§ Recorded data
◆ ◆ ◆ ◆ ◆ ◆ ◆

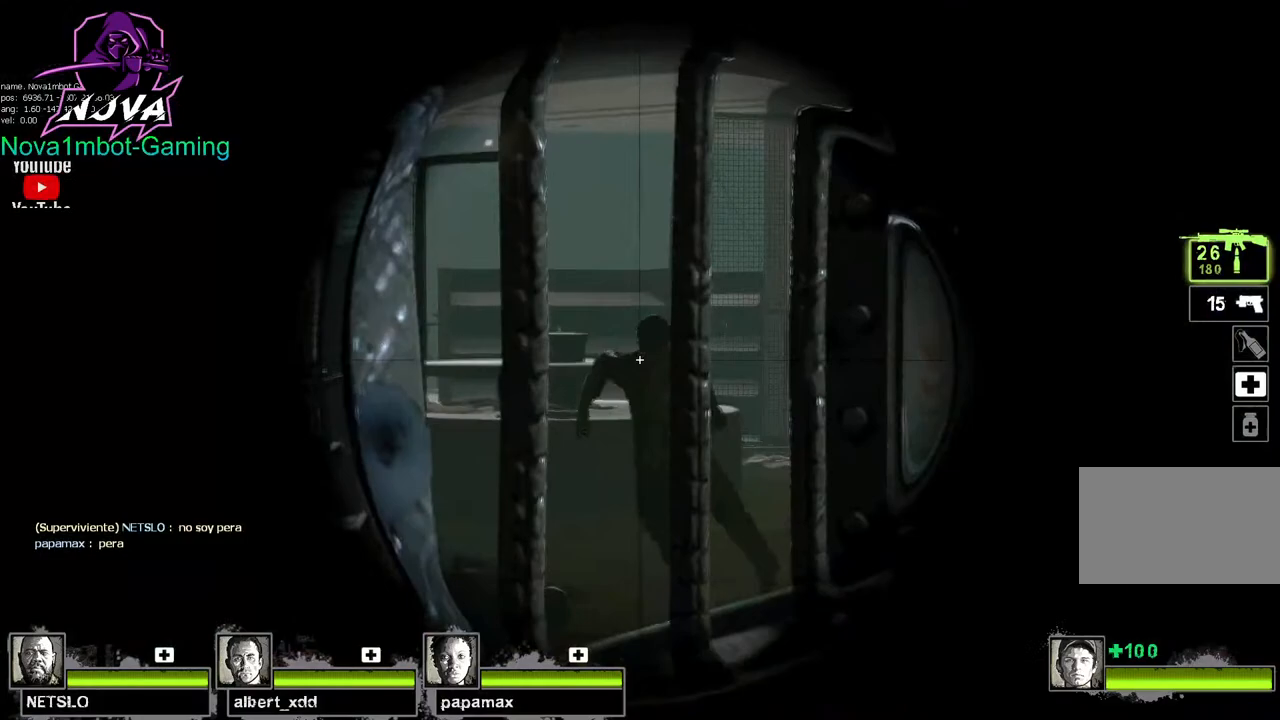
{"keys": ["a", "s", "shift"], "mouse": ["wheel"], "events": [[33, "mouse_left", "down"], [217, "mouse_left", "up"], [267, "mouse_left", "down"], [267, "s", "down"], [417, "mouse_left", "up"], [500, "a", "down"], [500, "mouse_wheel", "down"]]}
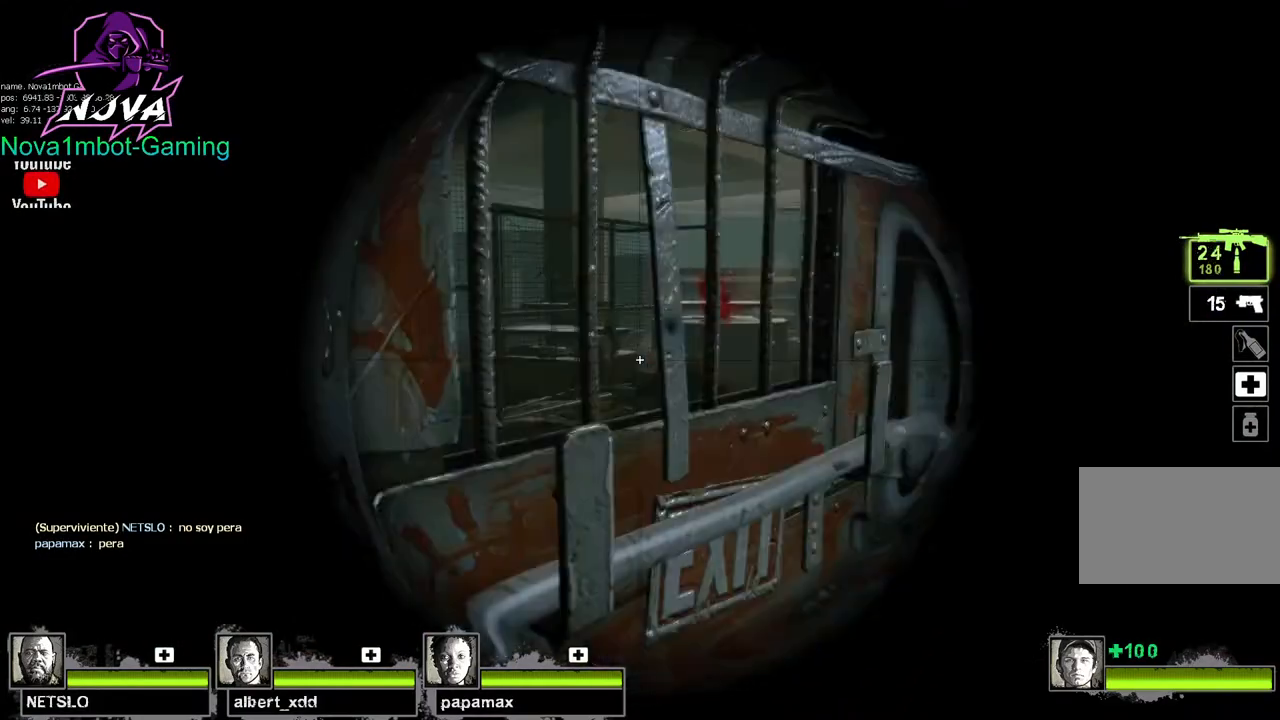
{"keys": ["shift"], "mouse": [], "events": [[50, "mouse_wheel", "up"], [50, "s", "up"], [283, "w", "down"], [383, "w", "up"], [467, "a", "up"]]}
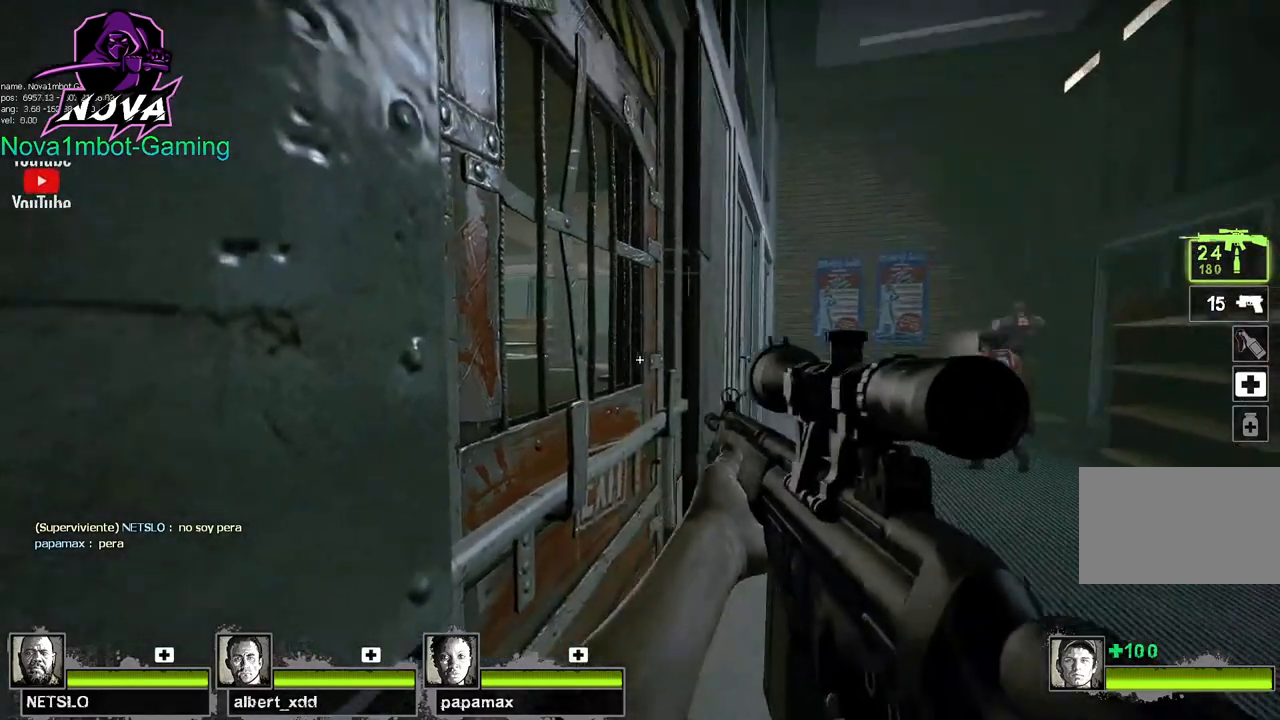
{"keys": ["a", "shift"], "mouse": [], "events": [[17, "d", "down"], [167, "d", "up"], [167, "w", "down"], [250, "a", "down"], [250, "w", "up"]]}
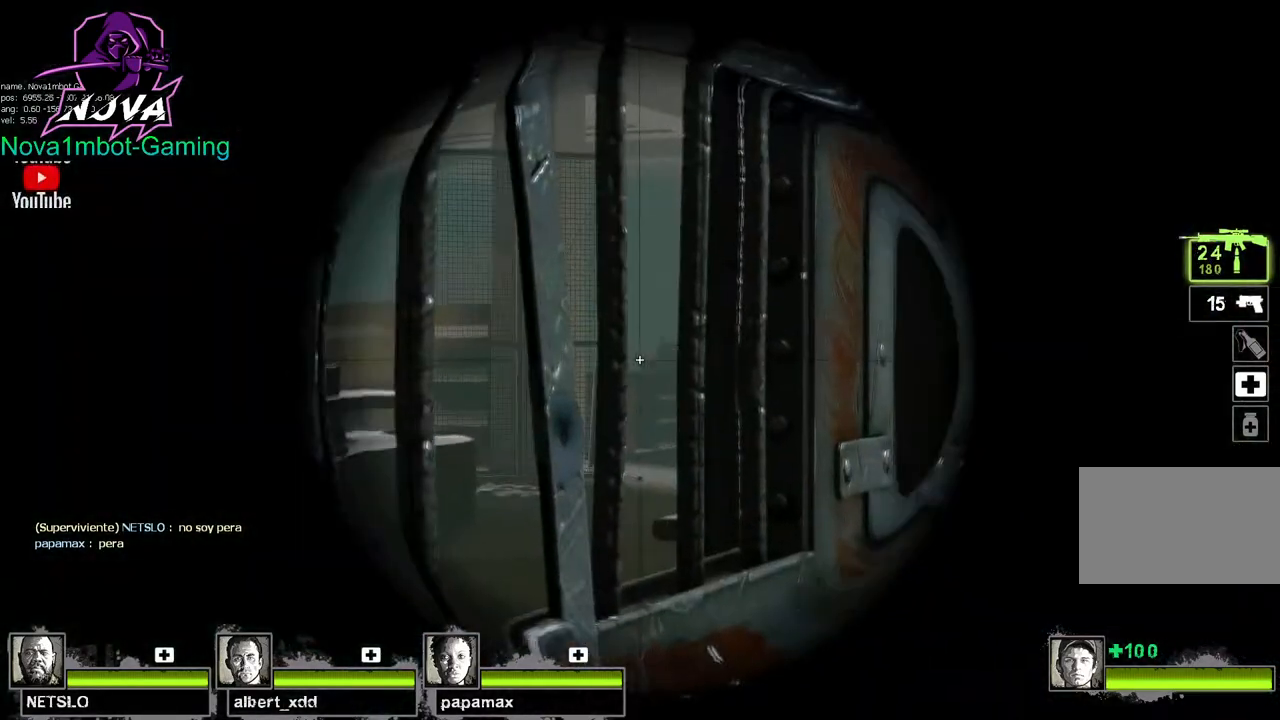
{"keys": ["a", "s", "shift"], "mouse": [], "events": [[33, "a", "up"], [33, "s", "down"], [317, "a", "down"]]}
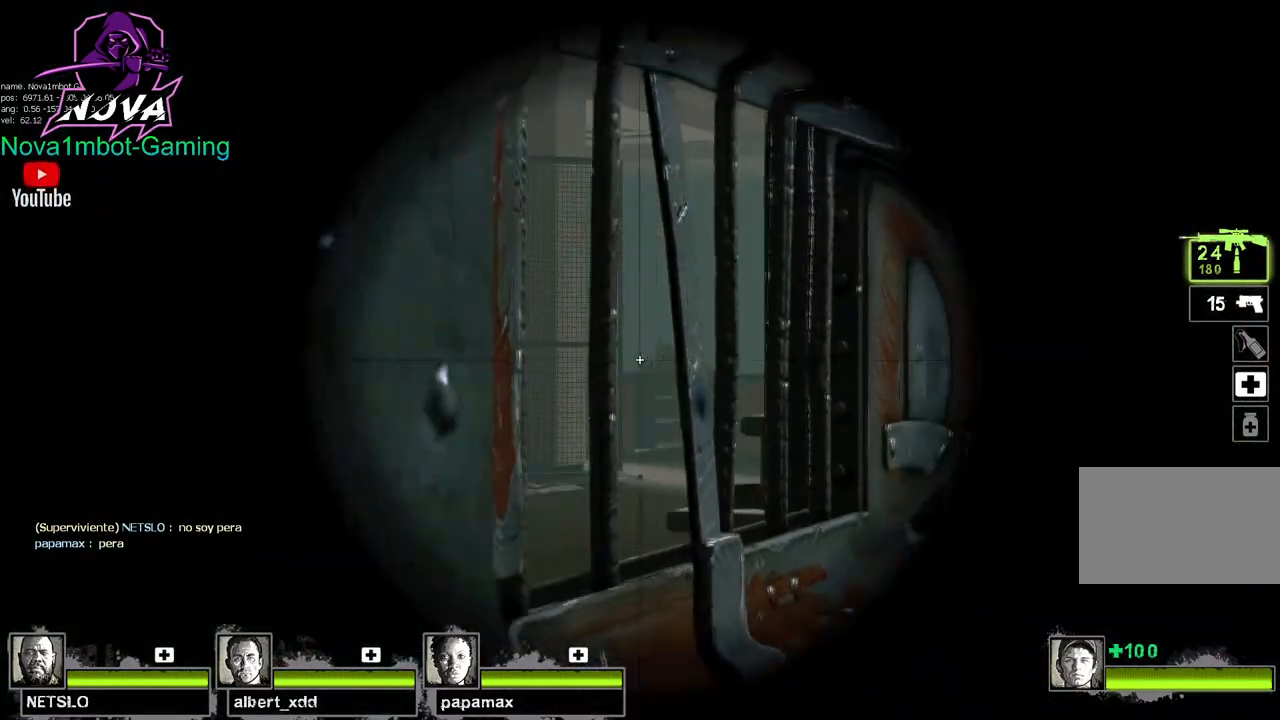
{"keys": ["d", "shift", "w"], "mouse": [], "events": [[233, "s", "up"], [283, "a", "up"], [433, "d", "down"], [467, "w", "down"]]}
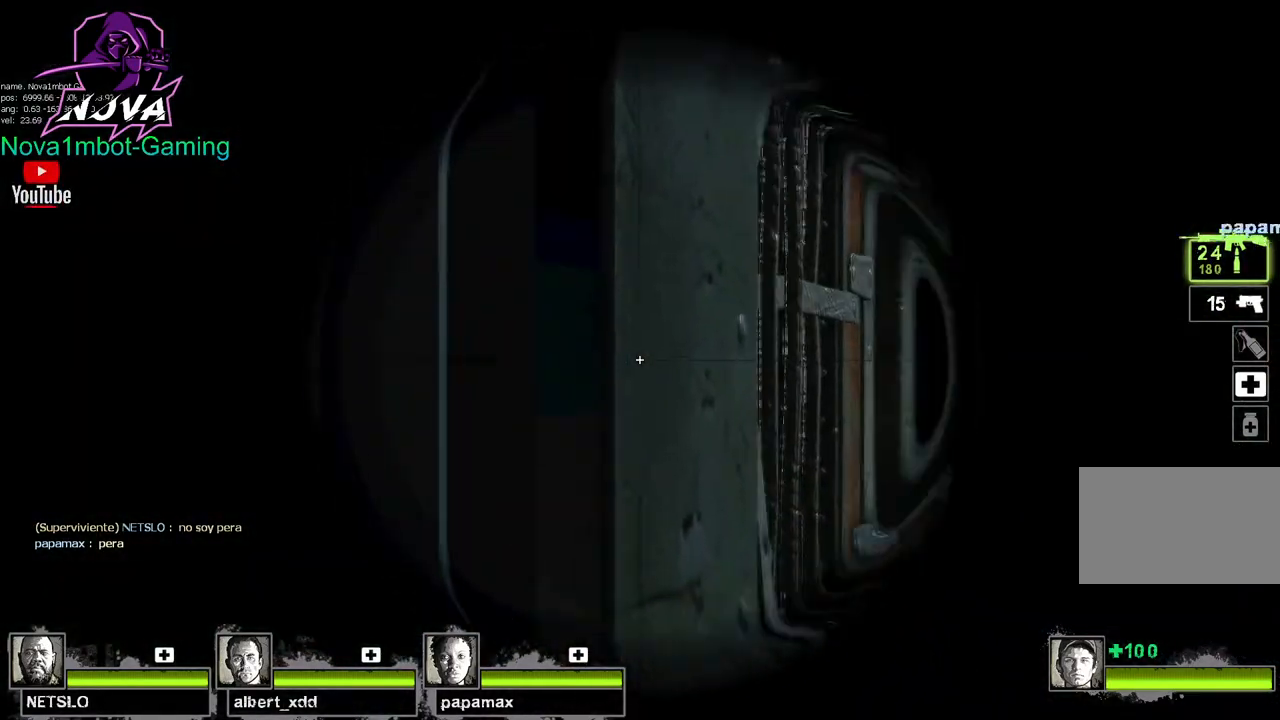
{"keys": ["shift"], "mouse": [], "events": [[117, "d", "up"], [200, "w", "up"], [400, "d", "down"], [450, "d", "up"]]}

◆ ◆ ◆ ◆ ◆ ◆ ◆

§ Work task
All of the data above needs to be retyped exactly, with the pictures removed.

§ Output of the task
{"keys": ["a", "s", "shift"], "mouse": ["wheel"], "events": [[33, "mouse_left", "down"], [217, "mouse_left", "up"], [267, "mouse_left", "down"], [267, "s", "down"], [417, "mouse_left", "up"], [500, "a", "down"], [500, "mouse_wheel", "down"]]}
{"keys": ["shift"], "mouse": [], "events": [[50, "mouse_wheel", "up"], [50, "s", "up"], [283, "w", "down"], [383, "w", "up"], [467, "a", "up"]]}
{"keys": ["a", "shift"], "mouse": [], "events": [[17, "d", "down"], [167, "d", "up"], [167, "w", "down"], [250, "a", "down"], [250, "w", "up"]]}
{"keys": ["a", "s", "shift"], "mouse": [], "events": [[33, "a", "up"], [33, "s", "down"], [317, "a", "down"]]}
{"keys": ["d", "shift", "w"], "mouse": [], "events": [[233, "s", "up"], [283, "a", "up"], [433, "d", "down"], [467, "w", "down"]]}
{"keys": ["shift"], "mouse": [], "events": [[117, "d", "up"], [200, "w", "up"], [400, "d", "down"], [450, "d", "up"]]}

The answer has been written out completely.